▶ [TASK GOAL]: Update the text of the records below by changing "M-Magazine" to "M-Journal", keeping everything else the same. Omit the pictures from your answer.

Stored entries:
*-*-*

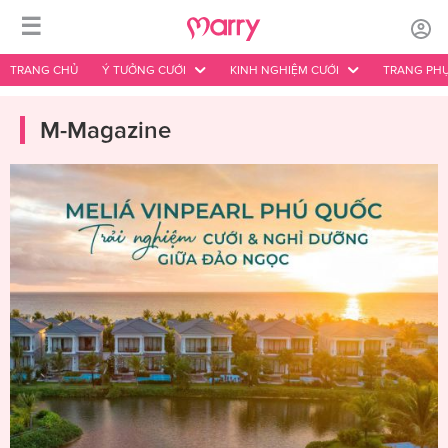
☰
TRANG CHỦ
Ý TƯỞNG CƯỚI
KINH NGHIỆM CƯỚI
TRANG PHỤ
M-Magazine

*-*-*

▶ [SOLUTION]:
☰
TRANG CHỦ
Ý TƯỞNG CƯỚI
KINH NGHIỆM CƯỚI
TRANG PHỤ
M-Journal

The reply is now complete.